After six months of war, powers push for new Libyan talks at U.N.
Libya’s conflict has increasingly become a proxy war between foreign powers, which have been backing various armed groups since the 2011 uprising against Muammar Gaddafi. The former rebels have been fighting each other since then.
Egypt, along with the United Arab Emirates, is a supporter of Libyan eastern commander Khalifa Haftar, whose Libya National Army (LNA) has been trying to take Tripoli from forces allied with the internationally recognized government (GNA). Turkey and Qatar both back the GNA.

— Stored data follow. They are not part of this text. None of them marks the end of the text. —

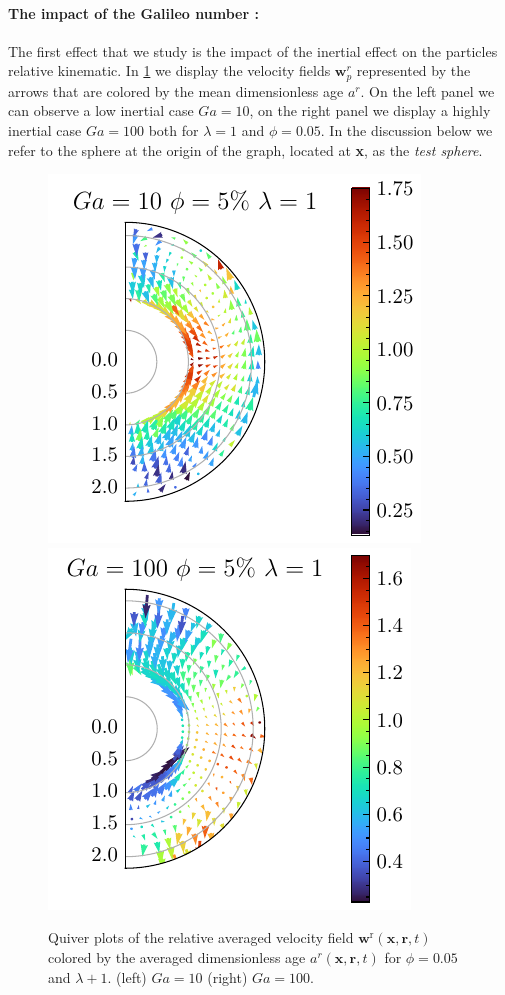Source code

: \paragraph*{The impact of the Galileo number : }
The first effect that we study is the impact of the inertial effect on the particles relative kinematic.  
In \ref{fig:Why_Ga_matter} we display the velocity fields $\textbf{w}_p^r$ represented by the arrows that are colored by the mean dimensionless age $a^r$.  
On the left panel we can observe a low inertial case $Ga = 10$, on the right panel we display a highly inertial case $Ga=100$ both for $\lambda =1$ and $\phi=0.05$.
In the discussion below we refer to the sphere at the origin of the graph, located at \textbf{x}, as the \textit{test sphere}. 
\begin{figure}[h!]
    \centering
    \includegraphics[height=0.35\textwidth]{image/HOMOGENEOUS_NEW/Dist/U_rel_l_1_Ga_10_PHI_5.pdf}
    \includegraphics[height=0.35\textwidth]{image/HOMOGENEOUS_NEW/Dist/U_rel_l_1_Ga_100_PHI_5.pdf}
    \caption{
         Quiver plots of the relative averaged velocity field $\textbf{w}^\text{r}(\textbf{x},\textbf{r},t)$ colored by the averaged dimensionless age $a^r(\textbf{x},\textbf{r},t)$ for $\phi = 0.05$ and $\lambda +1$.
         (left) $Ga = 10$ (right) $Ga =100$. }
    \label{fig:Why_Ga_matter}
\end{figure}

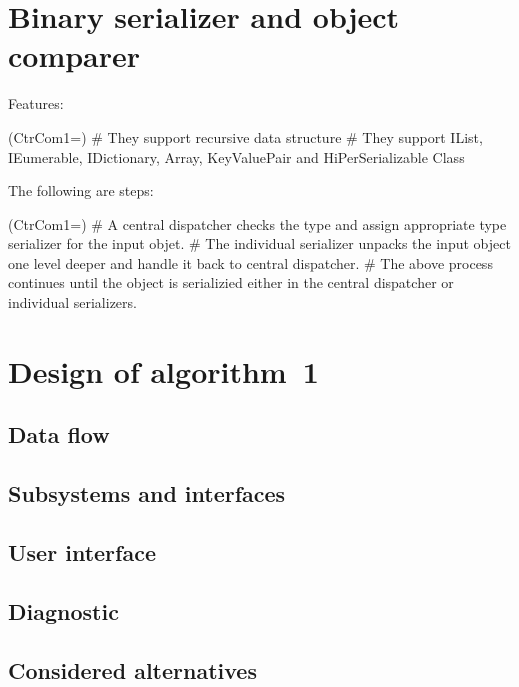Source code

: \section{Binary serializer and object comparer}
Features: 
\begin{listb}
\ListProperties(CtrCom1=\counter{})
# They support recursive data structure
# They support IList, IEumerable, IDictionary, Array, KeyValuePair and HiPerSerializable Class
\end{listb}
\vspace{0.1cm}
\noindent The following are steps:
\begin{listb}
\ListProperties(CtrCom1=)
# A central dispatcher checks the type and assign appropriate type serializer for the input objet.
# The individual serializer unpacks the input object one level deeper and handle it back to central dispatcher.
# The above process continues until the object is serializied either in the central dispatcher or individual serializers. 
\end{listb}

\section{Design of algorithm~1}
\subsection{Data flow}
\subsection{Subsystems and interfaces}
\subsection{User interface}
\subsection{Diagnostic}
\subsection{Considered alternatives}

Those nations, including Italy, Germany and the five permanent members of the U.N. Security Council – Britain, China, France, Germany, Russia and the United States – which also have rivalries in Libya, met to break the deadlock and enable a U.N. peace plan to move ahead.
“The idea is to put a form of political pressure on all the main actors that support the factions and say ‘Stop the military competition and proxy war and get around the table,’” said a European diplomatic source.
The meeting is the first major diplomatic push since eastern forces loyal to Haftar in April launched an offensive to take Tripoli, held by the internationally recognized government of Premier Fayez al-Serraj.
The campaign has displaced more than 120,000 people and derailed years of U.N peace efforts but gone nowhere as Haftar’s forces have been unable to breach Tripoli’s southern suburbs.
U.N. Libya envoy Ghassan Salame last month unveiled plans for an international conference to bring together foreign powers backing rival groups on the ground.
Germany has offered to host that conference by the end of the year, although no date has been fixed.
“The idea is to get a number of key players on the same page, to move the process forward, to support Ghassan Salame and his calls for a ceasefire, for bringing the international community together and then eventually an intra-Libyan dialogue,” a senior U.N. official said.
Salame thinks Germany can mediate, as it is seen as impartial in the conflict, in contrast to France and Italy, which jointly hosted Thursday’s meeting but have been competing for influence in Libya.
Both countries brought Haftar and Serraj, along with regional players, together at summits in Paris and Palermo last year, but failed to achieve a breakthrough.
“Haftar’s war attempt to forcefully enter Tripoli is about to reach the 180-day mark, and it still hasn’t succeeded,” Jalel Harchaoui, research fellow at the Clingendael Institute said.
“As a result, several states now wish to use the diplomatic space in a way that protects their own agenda with regard to Libya.”